I love magazines. Maybe it's a generational thing, maybe it's just a preference, maybe everyone does, I don't know. But I know that I love the darned things.
I used to subscribe to at least a dozen monthly magazines and a few weeklies back in the day (The Industry Standard was a favorite). But when combined with a couple of daily newspapers, some hobby publications and newsletters it quickly turned into an insane amount of paper.
When the iPad arrived in 2010, I imagined it as the ultimate printed magazine replacement. Finally my problem would be solved. I could replace all my dead tree magazine subscriptions with digital ones that I could easily tote on my trusty iPad.
Unfortunately, this wasn't a reality.
Many magazines I enjoyed (even mainstream tech magazines like Wired) weren't initially available as digital editions. And later when they were, they charged $4 per issue -- with no price break for print subscribers. Everything changed in August 2010 when Time Inc. convinced Apple to move beyond its outmoded app-centric pay-per-issue model and allow publishers to give free access to digital editions to existing magazine subscribers.
While a tectonic shift to be sure, it didn't solve the paper problem.
Many digital editions were only available to print subscribers. Publishers, as it turned out, were mortified of seeing their print subscriptions erode and their print advertisers with it. Advertisers weren't convinced that digital editions were going to be as effective a platform as the tried-and-true printed magazine format and were clinging to the old model like bark on a tree.
Now that the iPad's here to stay, advertisers seem to be less fearful of going digital, but they've yet to totally embrace the format. The other problem is the publishers, who are equally fearful of the digital revolution.
I get most of my magazines on the iPad now, but there have been a couple of notable exceptions (like Rolling Stone and Macworld magazine) that haven't published digital editions on the Newsstand section of the iTunes Store (which arrived in iOS 5.) Granted, Rolling Stone is available online but only to print subscribers. The Macworld Daily Reader iOS app (free, App Store) is a hybrid of the print magazine and website with a selection of premium content available for $20 per year for print subscribers.
Macworld's editorial director Jason Snell tells me that Macworld magazine will make its debut on Newsstand in "a couple more weeks." Snell adds that "print subscribers will get a very generous discount to add digital but it won't be given away for free."

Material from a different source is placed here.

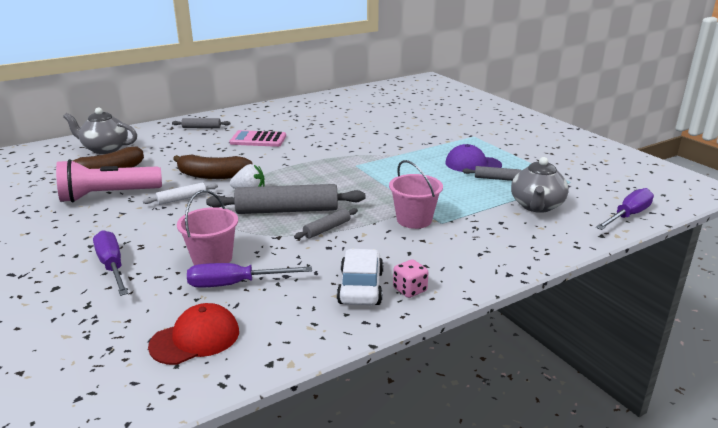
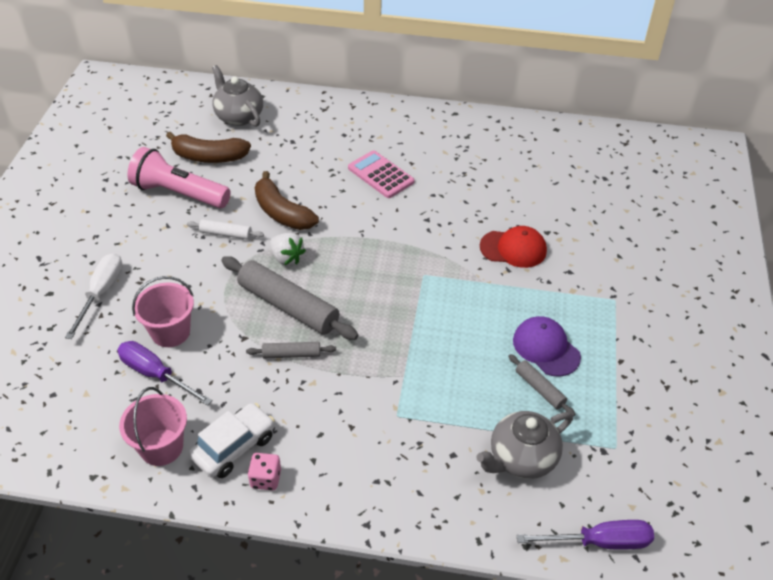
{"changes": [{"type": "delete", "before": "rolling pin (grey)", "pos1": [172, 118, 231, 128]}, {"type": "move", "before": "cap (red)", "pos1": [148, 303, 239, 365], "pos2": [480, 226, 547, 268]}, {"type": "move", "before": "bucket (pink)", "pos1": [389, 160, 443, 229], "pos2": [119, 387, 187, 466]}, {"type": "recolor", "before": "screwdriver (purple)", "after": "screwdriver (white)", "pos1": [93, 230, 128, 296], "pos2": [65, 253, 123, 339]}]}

Enter Zinio, billing itself as the "world's largest newsstand," which bridges the gap perfectly between magazine and iPad. Zinio brings magazines not previously available in digital format simply and beautifully to the iPad. Zinio's available as a universal iOS app (free, App Store) which works on the iPad and iPhone, and it's also available on Android and Mac and PC via a web browser. Magazine prices are based on either individual purchases or subscription purchases. Rolling Stone, for example, costs $4.99 for a single issue and $19.99 for 26 issues (84% off the cover price).
I love Zinio simply for the fact that it allows me to read Rolling Stone on my iPad. That alone is worth the price of admission for me. RS seems to be one of the few remaining magazine holdouts, which is being forcibly dragged into 21st century kicking and screaming.
But it's not just Rolling Stone and Macworld magazine, Zinio boasts an impressive catalog of over 5,000 titles with 2,500 that are exclusive to the platform. Here's a partial list of U.S. magazine titles that are exclusive to Zinio and not available on the Apple Newsstand:
- Rolling Stone
- US Weekly
- Outdoor Photo
- Digital Photo
- Digital Photo Pro
- Traditional Home
- Family Circle
- Midwest Living
- Ladies Home Journal
- Living The Country Life
- Wood Magazine
- Men's Fitness
- Soap Oprea Digest
- Architectural Record
Zinio's a front-page app on my iPad, earning a spot right next to Newsstand, iBooks and Kindle. It's a must-have iOS app for any self-respecting magazine lover.
Update: AllThingsD reports that a consortium of publishers (including Hearst, Meredith, Time Inc., News Corporation and Conde Nast.) have formed a joint venture called Next Issue, which AllThingsD refers to as the "Netflix of Magazines." Next Issues allows you to read any of the participating magazine titles for $10 per month (or $15 per month for weeklies like The New Yorker). Unfortunately the app only work on Android tablets running Honeycomb. An iOS version is planned for "this summer."